## Selected passage
• • • • •
Frequency control – Passable

Volume is not how to address hearing impairment issues – frequency reinforcement or shaping is. The Tone Control can:

  • High – 2.7dB 5kHz boost (dialogue) and 6.7dB 400Hz cut.
  • Mid – 0.6dB cut at 5 kHz, 2.9dB cut at 400Hz.
  • Low – 2.0dB cut at 5 kHz, 3.0dB boost at 400Hz.

Clear dialogue comes from reinforcing the critical 1-4kHz range, so we cannot understand why it boosts 5kHz. Noise cancellation for low noise is typically from 50 Hz to 500 Hz. We can appreciate the cut on High, but we don’t understand the lower levels of cut on Mid and the boost on Low.

We don’t have the measuring equipment to subjectively high setting kind of works for our ears, but the low and mid do not.

Volume/Distortion – Pass

Volume depends on the Ohms of the cabled headset. It is rated at 52mW (maximum) gain at 32 Ohms. That is not much volume, especially with 1% THD (total harmonic distortion) at that level and feedback if you use the high level at maximum volume.

I advise using the Airfly Pro, and BT amplified headphones with more granular volume control. You will still get mono sound in each ear.

Balance – Pass

If the sound appears louder in one ear, you can adjust the balance. There is no left/right separation or soundstage.

How does it sound? Passable

We tested with a normal-hearing person (35Hz to 14kHz) and one with impairment (35Hz to 8kHz).

The normal-hearing person found the mono sound tinny and hollow. Indeed, it did not appear to be providing 20Hz to 20kHz because she found TV sound and music via the microphone MIC 014-R (20Hz to 16kHz – you can use any 2.2 kΩ mic) lacking in bass and treble. But this is not for normal hearing people.

The hearing-impaired person noticed a slight TV improvement, but music was also tinny and hollow. It did not improve sibilance but helped with dialogue, and noise isolation was minimal.

This person uses Sennheiser TV Clear – crystal clear TV sound for the hearing impaired, which gives a better sound range and stereo sound.

Read How to tell if you have good music.

T-Coil (not tested)

If you have seen the signs T-Coil, Telecoil or T-Loop at theatres and public buildings, the Pocketalker 2.0 can be switched to take sound electronically (no mic). This could be handy for movies but remember that you are getting relatively low-fi mono sound at best.

CyberShack’s view – Williams Pocketalker 2.0 personal amplifier could work, but it is not a hearing aid

We can be accused of being perfectionists and being too critical of products that are not perfect.
• • • • •
## Supplied material

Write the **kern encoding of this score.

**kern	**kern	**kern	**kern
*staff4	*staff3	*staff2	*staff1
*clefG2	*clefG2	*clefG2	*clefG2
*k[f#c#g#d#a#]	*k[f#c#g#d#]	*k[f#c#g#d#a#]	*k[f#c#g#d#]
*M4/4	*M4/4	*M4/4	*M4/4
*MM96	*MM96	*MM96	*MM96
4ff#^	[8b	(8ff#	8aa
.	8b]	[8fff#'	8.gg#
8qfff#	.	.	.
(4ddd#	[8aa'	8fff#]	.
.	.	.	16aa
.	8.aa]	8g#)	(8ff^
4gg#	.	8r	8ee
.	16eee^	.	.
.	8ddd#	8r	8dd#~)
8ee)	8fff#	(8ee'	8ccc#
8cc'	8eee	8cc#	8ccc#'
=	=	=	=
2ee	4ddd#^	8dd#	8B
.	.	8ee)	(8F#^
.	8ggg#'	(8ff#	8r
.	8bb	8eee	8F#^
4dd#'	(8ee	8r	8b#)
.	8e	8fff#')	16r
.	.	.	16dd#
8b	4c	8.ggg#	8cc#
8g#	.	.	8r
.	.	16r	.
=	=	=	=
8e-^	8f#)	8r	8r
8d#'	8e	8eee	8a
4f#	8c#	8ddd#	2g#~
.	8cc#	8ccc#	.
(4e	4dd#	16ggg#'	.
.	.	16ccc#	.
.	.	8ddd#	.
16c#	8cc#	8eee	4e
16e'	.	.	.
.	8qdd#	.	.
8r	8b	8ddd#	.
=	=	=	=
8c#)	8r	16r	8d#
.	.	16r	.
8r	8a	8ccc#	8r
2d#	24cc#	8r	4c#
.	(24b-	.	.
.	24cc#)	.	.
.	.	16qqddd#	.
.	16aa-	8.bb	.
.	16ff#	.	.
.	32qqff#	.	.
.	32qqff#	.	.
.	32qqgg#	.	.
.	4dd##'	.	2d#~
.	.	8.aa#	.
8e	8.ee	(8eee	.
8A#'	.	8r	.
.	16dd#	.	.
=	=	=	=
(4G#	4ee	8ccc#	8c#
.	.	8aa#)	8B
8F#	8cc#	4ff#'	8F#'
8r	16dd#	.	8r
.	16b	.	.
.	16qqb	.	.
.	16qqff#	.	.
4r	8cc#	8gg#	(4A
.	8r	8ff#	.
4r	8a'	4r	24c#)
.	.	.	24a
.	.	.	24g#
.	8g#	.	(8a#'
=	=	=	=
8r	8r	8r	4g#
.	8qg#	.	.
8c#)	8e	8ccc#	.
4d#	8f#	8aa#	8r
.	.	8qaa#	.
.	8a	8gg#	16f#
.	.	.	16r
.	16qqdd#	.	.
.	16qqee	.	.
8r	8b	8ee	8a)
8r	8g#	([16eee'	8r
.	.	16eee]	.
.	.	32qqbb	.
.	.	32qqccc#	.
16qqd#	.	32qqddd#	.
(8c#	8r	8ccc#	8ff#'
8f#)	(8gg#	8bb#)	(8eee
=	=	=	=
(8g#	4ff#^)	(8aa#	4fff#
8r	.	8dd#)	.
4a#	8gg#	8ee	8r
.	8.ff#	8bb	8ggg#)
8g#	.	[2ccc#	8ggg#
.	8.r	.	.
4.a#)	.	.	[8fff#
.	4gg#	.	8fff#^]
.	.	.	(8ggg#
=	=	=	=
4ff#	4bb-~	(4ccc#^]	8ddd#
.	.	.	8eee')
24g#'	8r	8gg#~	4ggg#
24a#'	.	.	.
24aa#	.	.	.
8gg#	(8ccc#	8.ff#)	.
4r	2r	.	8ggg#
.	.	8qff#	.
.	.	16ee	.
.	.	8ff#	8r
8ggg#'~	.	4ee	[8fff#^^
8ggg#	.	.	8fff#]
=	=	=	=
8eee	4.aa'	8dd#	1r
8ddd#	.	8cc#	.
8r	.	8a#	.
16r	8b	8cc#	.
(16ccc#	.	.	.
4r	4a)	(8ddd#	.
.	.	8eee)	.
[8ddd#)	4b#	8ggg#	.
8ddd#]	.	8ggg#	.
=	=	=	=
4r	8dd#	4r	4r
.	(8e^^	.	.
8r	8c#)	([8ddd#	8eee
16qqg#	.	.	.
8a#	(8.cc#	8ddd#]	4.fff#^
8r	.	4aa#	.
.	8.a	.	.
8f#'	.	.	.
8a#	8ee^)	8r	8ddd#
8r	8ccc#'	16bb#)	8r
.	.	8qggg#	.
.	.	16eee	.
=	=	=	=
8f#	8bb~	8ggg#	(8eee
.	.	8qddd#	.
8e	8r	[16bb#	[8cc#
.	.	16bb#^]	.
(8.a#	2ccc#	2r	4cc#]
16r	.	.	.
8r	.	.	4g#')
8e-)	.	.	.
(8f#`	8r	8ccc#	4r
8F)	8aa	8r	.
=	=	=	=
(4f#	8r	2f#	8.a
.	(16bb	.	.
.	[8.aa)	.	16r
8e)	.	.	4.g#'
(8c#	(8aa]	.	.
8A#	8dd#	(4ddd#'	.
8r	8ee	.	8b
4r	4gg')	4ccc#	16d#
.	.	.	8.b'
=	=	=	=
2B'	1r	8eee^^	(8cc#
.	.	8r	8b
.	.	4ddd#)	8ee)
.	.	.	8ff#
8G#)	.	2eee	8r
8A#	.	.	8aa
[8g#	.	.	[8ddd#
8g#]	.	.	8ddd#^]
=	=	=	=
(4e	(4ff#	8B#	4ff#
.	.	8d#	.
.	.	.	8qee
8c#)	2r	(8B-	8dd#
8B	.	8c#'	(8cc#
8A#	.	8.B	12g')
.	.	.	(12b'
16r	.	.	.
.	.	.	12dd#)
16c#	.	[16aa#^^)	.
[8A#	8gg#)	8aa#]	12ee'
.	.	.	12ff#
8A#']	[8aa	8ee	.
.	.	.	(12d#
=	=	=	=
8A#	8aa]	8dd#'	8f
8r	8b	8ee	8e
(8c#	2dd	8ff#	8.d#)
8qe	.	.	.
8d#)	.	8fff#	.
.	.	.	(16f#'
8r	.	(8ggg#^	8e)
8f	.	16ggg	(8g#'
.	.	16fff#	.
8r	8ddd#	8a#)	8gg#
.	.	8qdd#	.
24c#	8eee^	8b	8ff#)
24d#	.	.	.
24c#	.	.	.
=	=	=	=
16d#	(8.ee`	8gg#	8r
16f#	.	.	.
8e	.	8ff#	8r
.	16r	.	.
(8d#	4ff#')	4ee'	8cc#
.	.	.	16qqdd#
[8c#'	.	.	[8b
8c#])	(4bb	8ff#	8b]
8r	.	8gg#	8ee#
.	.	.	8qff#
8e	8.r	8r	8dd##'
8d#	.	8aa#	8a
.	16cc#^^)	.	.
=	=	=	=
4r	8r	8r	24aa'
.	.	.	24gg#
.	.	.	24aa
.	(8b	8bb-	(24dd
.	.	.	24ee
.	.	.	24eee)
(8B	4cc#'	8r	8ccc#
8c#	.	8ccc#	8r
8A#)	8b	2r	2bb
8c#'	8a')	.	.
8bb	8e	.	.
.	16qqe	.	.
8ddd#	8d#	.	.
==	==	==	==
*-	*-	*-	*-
• • • • •
## Your task
Pick up the Pocketalker 2.0 review after its final sentence and keep writing it. The records were taken from a separate source.

## Answer space
This product delivers personal amplified mono sound. If that works for your specific hearing impairment, then great. We spoke to an audiologist before commenting on the tone controls, and her opinion was that at least it had some frequency reinforcement. Again, if it works for your specific hearing impairment, then great.

The biggest drawback is that while it amplifies, you lose the glorious stereo, 5.1, DTS:X or Dolby Atmos sound stage. If your hearing is that bad, see an audiologist today and spend several thousand dollars to radically improve your hearing and life.

Rating Explanation

We will not formally rate it out of 100 because we have no benchmarks. We hope that the explanation below helps in your purchase decision.

  • Features: It is a battery-powered personal amplifier with a mic and head/earphones. T-Coil may be beneficial.
  • Value: $469 seems reasonable for a product with a 5-year warranty and pedigree. But there are pocket personal amplifiers from $10 that are absolutely useless. Maybe try one of these first to see if you want to invest more.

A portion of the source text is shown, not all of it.